Tax rules on share funds unfair
Anthony Edmonds, of Wellington-based Implemented Investment Solutions (IIS), says the system unfairly disadvantages people who put their money in New Zealand-manufactured global share funds.
He said the fair dividend rate (FDR) regime, which taxes locally-structured global share portfolio investment entities (PIEs) differently to offshore-based products and direct investments, has left many New Zealand investors out-of-pocket and damaged the country’s funds management industry.
Edmonds said: “The FDR tax regime is unfair, as individuals using PIE global share funds, including KiwiSaver schemes, generally pay more tax than those who invest directly in global shares, which includes offshore global share funds.”
He said the Government had created a situation where investors had a tax incentive to invest directly offshore, and in offshore-manufactured funds.
“Imagine the outcry if the Government subsidised Australian lamb for Kiwi consumers.”

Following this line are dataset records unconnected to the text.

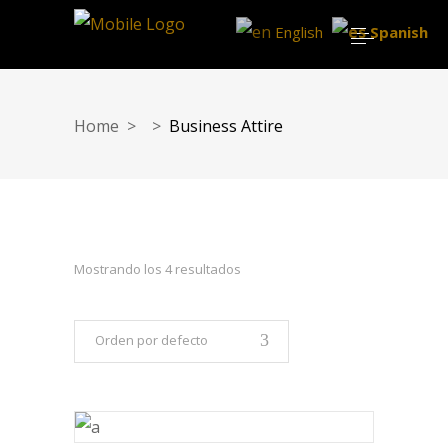
English
Spanish
Home
>
>
Business Attire
Mostrando los 4 resultados
Orden por defecto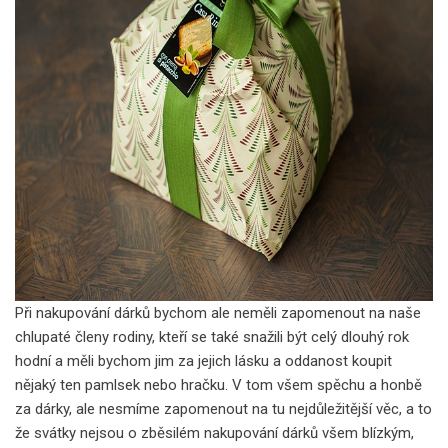
Při nakupování dárků bychom ale neměli zapomenout na naše
chlupaté členy rodiny, kteří se také snažili být celý dlouhý rok
hodní a měli bychom jim za jejich lásku a oddanost koupit
nějaký ten pamlsek nebo hračku. V tom všem spěchu a honbě
za dárky, ale nesmíme zapomenout na tu nejdůležitější věc, a to
že svátky nejsou o zběsilém nakupování dárků všem blízkým,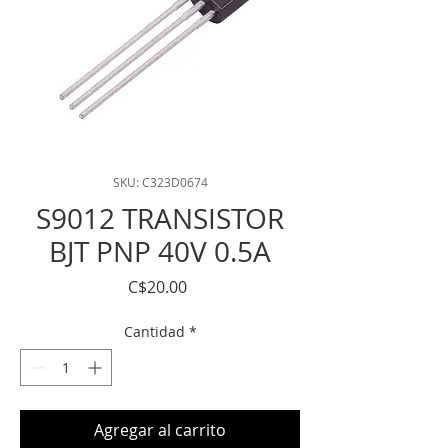
SKU: C323D0674
S9012 TRANSISTOR
BJT PNP 40V 0.5A
Precio
C$20.00
Cantidad
*
Agregar al carrito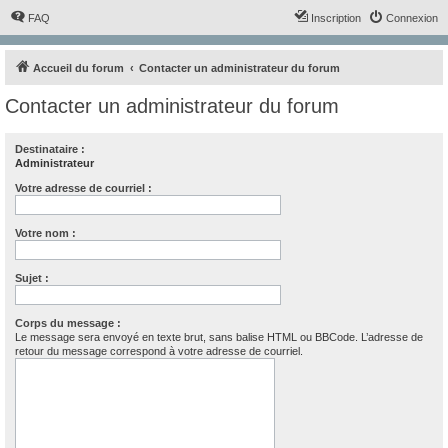
FAQ
Inscription
Connexion
Accueil du forum
Contacter un administrateur du forum
Contacter un administrateur du forum
Destinataire :
Administrateur
Votre adresse de courriel :
Votre nom :
Sujet :
Corps du message :
Le message sera envoyé en texte brut, sans balise HTML ou BBCode. L’adresse de
retour du message correspond à votre adresse de courriel.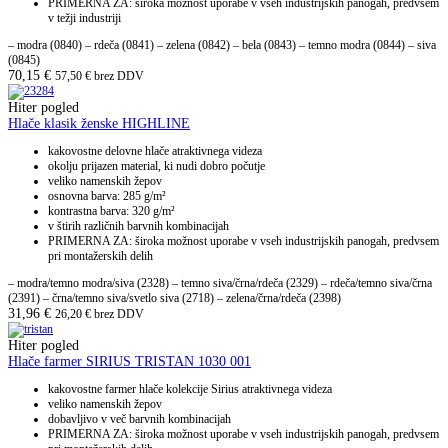
PRIMERNA ZA: široka možnost uporabe v vseh industrijskih panogah, predvsem
v težji industriji
– modra (0840) – rdeča (0841) – zelena (0842) – bela (0843) – temno modra (0844) – siva
(0845)
70,15
€
57,50
€
brez DDV
Hiter pogled
Hlače klasik ženske HIGHLINE
kakovostne delovne hlače atraktivnega videza
okolju prijazen material, ki nudi dobro počutje
veliko namenskih žepov
osnovna barva: 285 g/m²
kontrastna barva: 320 g/m²
v štirih različnih barvnih kombinacijah
PRIMERNA ZA: široka možnost uporabe v vseh industrijskih panogah, predvsem
pri montažerskih delih
– modra/temno modra/siva (2328) – temno siva/črna/rdeča (2329) – rdeča/temno siva/črna
(2391) – črna/temno siva/svetlo siva (2718) – zelena/črna/rdeča (2398)
31,96
€
26,20
€
brez DDV
Hiter pogled
Hlače farmer SIRIUS TRISTAN 1030 001
kakovostne farmer hlače kolekcije Sirius atraktivnega videza
veliko namenskih žepov
dobavljivo v več barvnih kombinacijah
PRIMERNA ZA: široka možnost uporabe v vseh industrijskih panogah, predvsem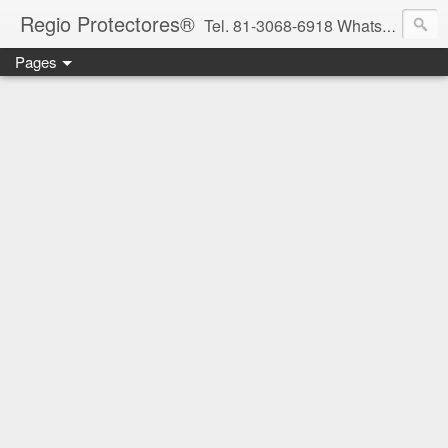
Regio Protectores®
Tel. 81-3068-6918 WhatsApp 81-2636-2823 / 33-1145-3780 cotizacionregioprotectores@gmail.com / regioprotectores@gmail.com https://www.facebook.com/RegioProtectores/
Pages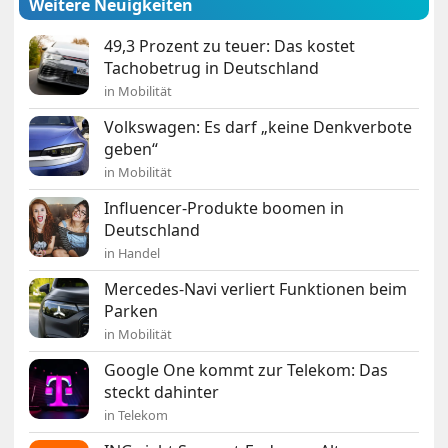
Weitere Neuigkeiten
49,3 Prozent zu teuer: Das kostet
Tachobetrug in Deutschland
in Mobilität
Volkswagen: Es darf „keine Denkverbote
geben“
in Mobilität
Influencer-Produkte boomen in
Deutschland
in Handel
Mercedes-Navi verliert Funktionen beim
Parken
in Mobilität
Google One kommt zur Telekom: Das
steckt dahinter
in Telekom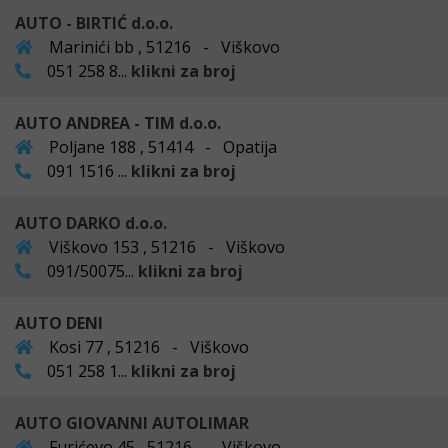
AUTO - BIRTIĆ d.o.o.
Marinići bb , 51216 - Viškovo
051 258 8...
klikni za broj
AUTO ANDREA - TIM d.o.o.
Poljane 188 , 51414 - Opatija
091 1516 ...
klikni za broj
AUTO DARKO d.o.o.
Viškovo 153 , 51216 - Viškovo
091/50075...
klikni za broj
AUTO DENI
Kosi 77 , 51216 - Viškovo
051 258 1...
klikni za broj
AUTO GIOVANNI AUTOLIMAR
Furićevo 45 , 51216 - Viškovo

Edmonds said the distortion that had been created was evident in IIS’ own range of global share products, which include both PIE and offshore-based funds managed by Russell Investments.
“For every $1 we get from mum and dad investors in our global share PIEs, investors put $10 into the offshore-manufactured solutions we have,” he said.
He said while the decision to invest in global shares outside of PIEs might make tax sense at present, removing the inequity would be a wider boost.
“For one, most KiwiSaver investors, who represent the largest and fastest-growing retail investment sector, must invest offshore via PIEs and therefore cannot access the non-FDR tax incentives,” he said.
"Encouraging mum and dad investors into NZ-manufactured global share funds would also ensure they are covered by local regulations while providing a boost to the New Zealand investment industry.
“The fairest solution would be to change the FDR tax rules to ensure individuals pay the same amount of tax regardless of how they invest in global shares.”
He said the issue needed political attention and he was trying to get traction on it with the IRD. “Is this what they intended? I think investors on the whole are clever at figuring out tax, and what makes a good investment. They’re more clever than people give them credit for.”